Estrogen-Based Medications
Drugs containing estrogen that were historically used to treat prostate cancer increased male breast cancer risk by directly flooding the body with the hormone that drives breast cell growth. While estrogen-based prostate cancer treatments are far less common today, men who received them in the past still carry that elevated risk. Any medication or supplement that significantly raises estrogen levels could theoretically have a similar effect.
Age Is the Most Common Risk Factor
The majority of men diagnosed with breast cancer have no identifiable risk factor other than age. The average diagnosis comes at 71, and the risk climbs steadily after 50. This is partly because testosterone naturally declines with age while estrogen levels remain more stable, gradually tilting the hormonal balance. It’s also because cancer-causing mutations accumulate in cells over a lifetime.

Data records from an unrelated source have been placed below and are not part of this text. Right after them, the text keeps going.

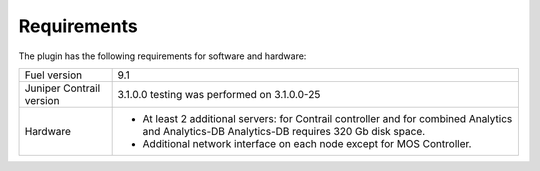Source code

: Requirements
============

The plugin has the following requirements for software and hardware:

+--------------------------------+-----------------------------------------------------------------+
| Fuel version                   | 9.1                                                             |
+--------------------------------+-----------------------------------------------------------------+
| Juniper Contrail version       | 3.1.0.0                                                         |
|                                | testing was performed on 3.1.0.0-25                             |
+--------------------------------+-----------------------------------------------------------------+
| Hardware                       | *   At least 2 additional servers: for Contrail controller      |
|                                |     and for combined Analytics and  Analytics-DB                |
|                                |     Analytics-DB requires 320 Gb disk space.                    |
|                                |                                                                 |
|                                | *   Additional network interface on each                        |
|                                |     node except for MOS Controller.                             |
+--------------------------------+-----------------------------------------------------------------+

Because the disease is so rare, routine screening for men doesn’t exist. But any man over 50 who notices a lump, thickening, or change in the breast or nipple area should have it evaluated. Most breast lumps in men turn out to be gynecomastia, a benign enlargement of breast tissue that shows up as a firm, disc-shaped area centered behind the nipple. Cancerous lumps tend to be off-center, painless, and fixed to the skin or underlying tissue rather than freely movable. The distinction matters, because catching male breast cancer early dramatically improves outcomes.